Figure 1: eYFPn and eYFPc are fused (seperately) to CpxR. This way BiFC is used to visualize the CpxR dimerization step. [1].

BBa_K2387032 is created as a means to detect activation of the Cpx pathway of E. coli. This is done using a method called Bimolecular Fluorescence Complementation (BiFC) [1].

The Cpx signal transduction system is a native system of E. coli and it is used to sense environmental stress [2]. Upon sensing of stress, regulon CpxP titrates away from transmembrane signal transducer CpxA. CpxA then autophosphorylates and this phosphogroup is transferred to response regulator CpxR. Phosphorylated CpxR can homodimerize and natively functions as a transcriptional regulator. More background information in the Cpx pathway can be found here.

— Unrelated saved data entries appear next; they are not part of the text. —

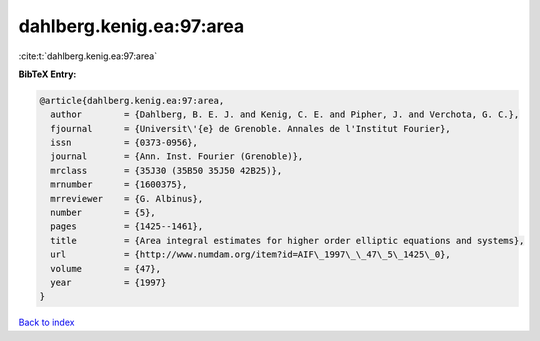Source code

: dahlberg.kenig.ea:97:area
=========================

:cite:t:`dahlberg.kenig.ea:97:area`

**BibTeX Entry:**

.. code-block:: bibtex

   @article{dahlberg.kenig.ea:97:area,
     author        = {Dahlberg, B. E. J. and Kenig, C. E. and Pipher, J. and Verchota, G. C.},
     fjournal      = {Universit\'{e} de Grenoble. Annales de l'Institut Fourier},
     issn          = {0373-0956},
     journal       = {Ann. Inst. Fourier (Grenoble)},
     mrclass       = {35J30 (35B50 35J50 42B25)},
     mrnumber      = {1600375},
     mrreviewer    = {G. Albinus},
     number        = {5},
     pages         = {1425--1461},
     title         = {Area integral estimates for higher order elliptic equations and systems},
     url           = {http://www.numdam.org/item?id=AIF\_1997\_\_47\_5\_1425\_0},
     volume        = {47},
     year          = {1997}
   }

`Back to index <../By-Cite-Keys.html>`_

We can directly visualize Cpx pathway using BiFC. eYFP (BBa_E0030) was cleaved between amino acids 154 and 155 and we fused these N- and C-termini of to the C-terminus of CpxR (BBa_K1486000). We put these fusions under control of the inducible pBAD/araC promoter (BBa_BI0500) to enable controlled protein expression, and strong ribosome binding site (RBS) BBa_B0034 was placed upstream of the created fusions. This transcriptional unit (Figure 2) was constructed and placed in hgih copy number plasmid pSB1C3 via Golden Gate Assembly.